There’s so much mystery around the tiaras of the Russian Empire, it can be hard to know fact from fiction. Today’s #TiaraTuesday beauty is definitely a mystery but one to which someone somewhere holds the answer. The Russian Field Diadem may be lost to us commoners, but it may just live on for some…. if you hang out in the right circles.
Thank goodness that Christie’s Auction House was photographing auction items back in 1927 when they auctioned off a plethora of Russian Crown Jewels, lest we tiara enthusiasts be left out of the loop (see what I did there?) forever. The tiara was created for Empress Maria Feodorovna (wife of Paul I) and was commissioned from the famous Duval Brothers. As the story goes, she wanted something that would remind her of the Russian fields, with the resulting piece featuring oak and laurel leaves, bordered by sheaves of wheat.

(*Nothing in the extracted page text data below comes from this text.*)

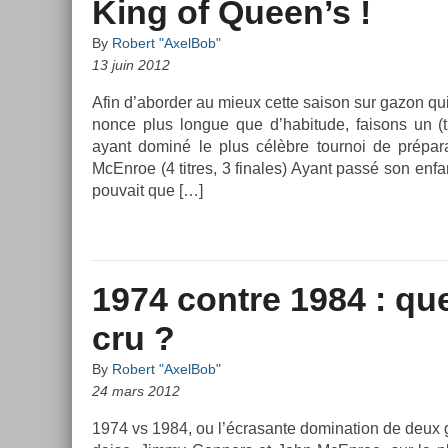
King of Queen’s !
By
Robert "AxelBob"
13 juin 2012
Afin d’abord­er au mieux cette saison sur gazon qu
nonce plus lon­gue que d’habitude, faisons un (tr
ayant dominé le plus célèbre tour­noi de prépar
McEn­roe (4 tit­res, 3 fin­ales) Ayant passé son en
pouvait que […]
1974 contre 1984 : que
cru ?
By
Robert "AxelBob"
24 mars 2012
1974 vs 1984, ou l’écrasan­te domina­tion de deux g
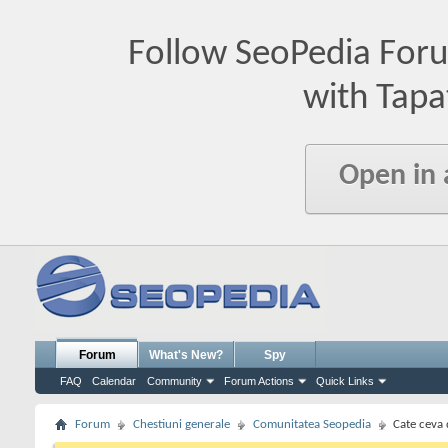
Follow SeoPedia For
with Tapa
Open in
Forum
What's New?
Spy
FAQ
Calendar
Community
Forum Actions
Quick Links
Forum
Chestiuni generale
Comunitatea Seopedia
Cate ceva 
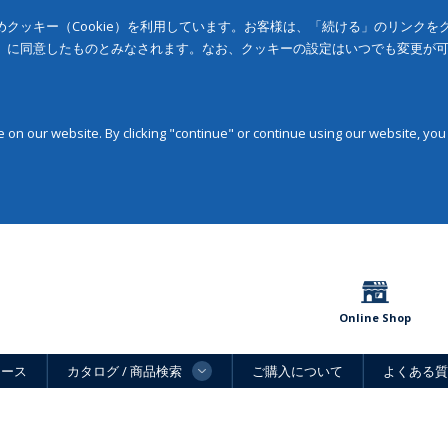
クッキー（Cookie）を利用しています。お客様は、「続ける」のリンク
」に同意したものとみなされます。なお、クッキーの設定はいつでも変更が
on our website. By clicking "continue" or continue using our website, you
Online Shop
ュース
カタログ / 商品検索
ご購入について
よくある質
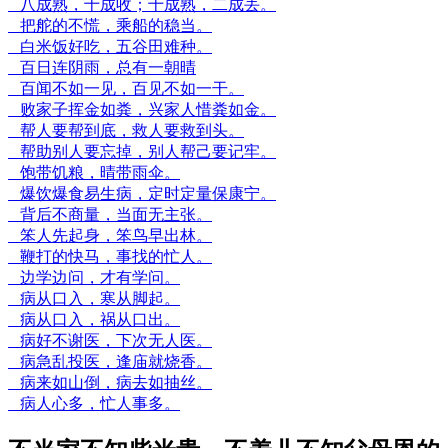
八成熟，十成收；十成熟，二成丢。
把舵的不慌，乘船的稳当。
白米饭好吃，五谷田难种。
百日连阴雨，总有一朝晴
百闻不如一见，百见不如一干。
败家子挥金如粪，兴家人惜粪如金。
帮人要帮到底，救人要救到头。
帮助别人要忘掉，别人帮己要记牢。
饱带饥粮，晴带雨伞。
爆饮爆食易生病，定时定量保康宁。
背后不商量，当面无主张。
笨人先起身，笨鸟早出林。
鞭打的快马，事找的忙人。
边学边问，才有学问。
病从口入，寒从脚起。
病从口入，祸从口出。
病好不谢医，下次无人医。
病急乱投医，逢庙就烧香。
病来如山倒，病去如抽丝。
病人心多，忙人事多。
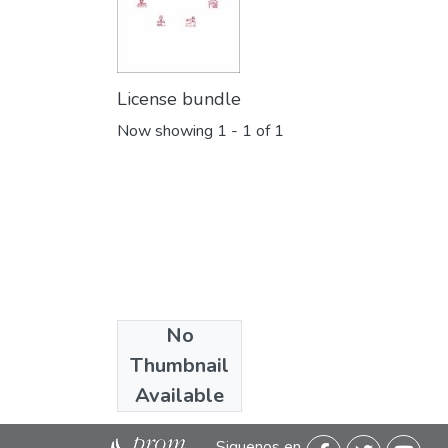
License bundle
Now showing
1 - 1 of 1
No
Collections
Thumbnail
Libros y guías
Available
Siguenos en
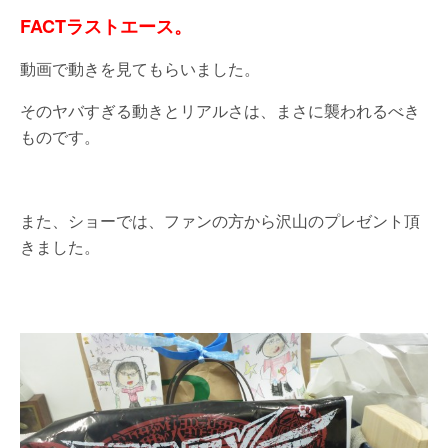
FACTラストエース。
動画で動きを見てもらいました。
そのヤバすぎる動きとリアルさは、まさに襲われるべき
ものです。
また、ショーでは、ファンの方から沢山のプレゼント頂
きました。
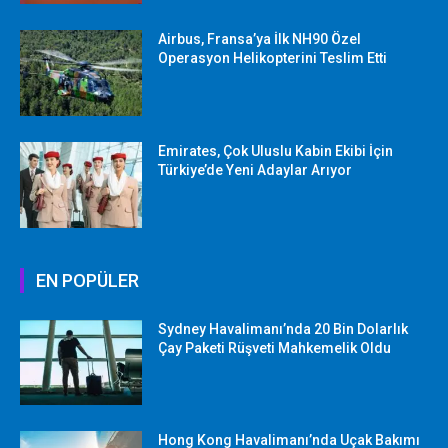
Airbus, Fransa’ya İlk NH90 Özel
Operasyon Helikopterini Teslim Etti
Emirates, Çok Uluslu Kabin Ekibi İçin
Türkiye’de Yeni Adaylar Arıyor
EN POPÜLER
Sydney Havalimanı’nda 20 Bin Dolarlık
Çay Paketi Rüşveti Mahkemelik Oldu
Hong Kong Havalimanı’nda Uçak Bakımı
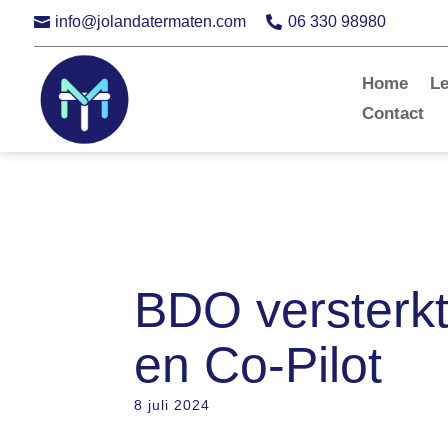
info@jolandatermaten.com
06 330 98980


Home
L
Contact
BDO versterkt
en Co-Pilot
8 juli 2024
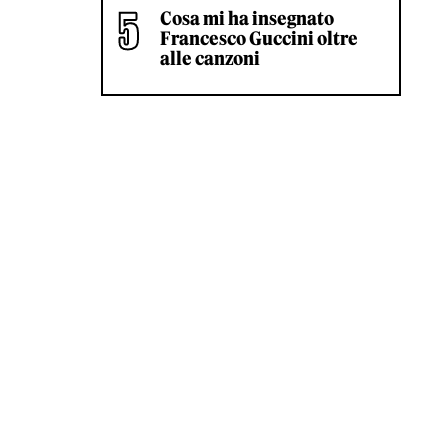
Cosa mi ha insegnato
Francesco Guccini oltre
alle canzoni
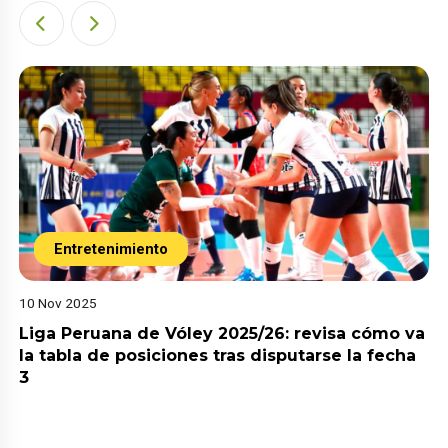
Entretenimiento
10 Nov 2025
Liga Peruana de Vóley 2025/26: revisa cómo va
la tabla de posiciones tras disputarse la fecha
3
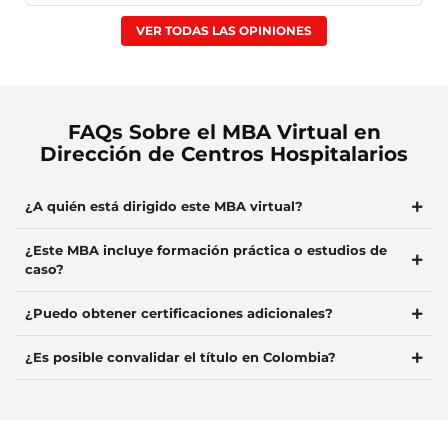
VER TODAS LAS OPINIONES
FAQs Sobre el MBA Virtual en
Dirección de Centros Hospitalarios
¿A quién está dirigido este MBA virtual?
¿Este MBA incluye formación práctica o estudios de
caso?
¿Puedo obtener certificaciones adicionales?
¿Es posible convalidar el título en Colombia?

In her will she left this piece, along with several other jewels, to the Diamond Fund, an extensive collection of jewelry that dates back to the Russian Crown Treasury, instituted by Peter I of Russia in 1719. That collection is currently stored and exhibited in Kremlin. And this tiara should be there too.
But in 1927 the Russian government sold off the original tiara via an auction at Christie’s and it’s now lost… possibly dismantled (I like to hope that it’s in some special royal or heiress’s collection, still intact). The diamond briolettes and wheat sheaves are lovely, weighing in at a reported 129.62 carats, but it’s the center stone that remains a bit of mystery. Listed by Christie’s in a catalog as a light yellow sapphire of 37 carats, it’s also listed elsewhere as a white sapphire and yet still elsewhere as a citrine. Adding to the intrigue is a second nearly identical tiara, created by jewelers Nikolaev and Aleksakhin who studied old photographs and other archival information. They made a few changes, substituting platinum for silver and using stones of Russian origin. The centerpiece is now a beautiful yellow diamond of over 35 carats.
Wouldn’t it be nice to know that BOTH the old Russian Field Diadem and the new remain and to hope that one day, we’d get to catch a glimpse of the Duval original? What do you think? Is it still out there somewhere? Do tell!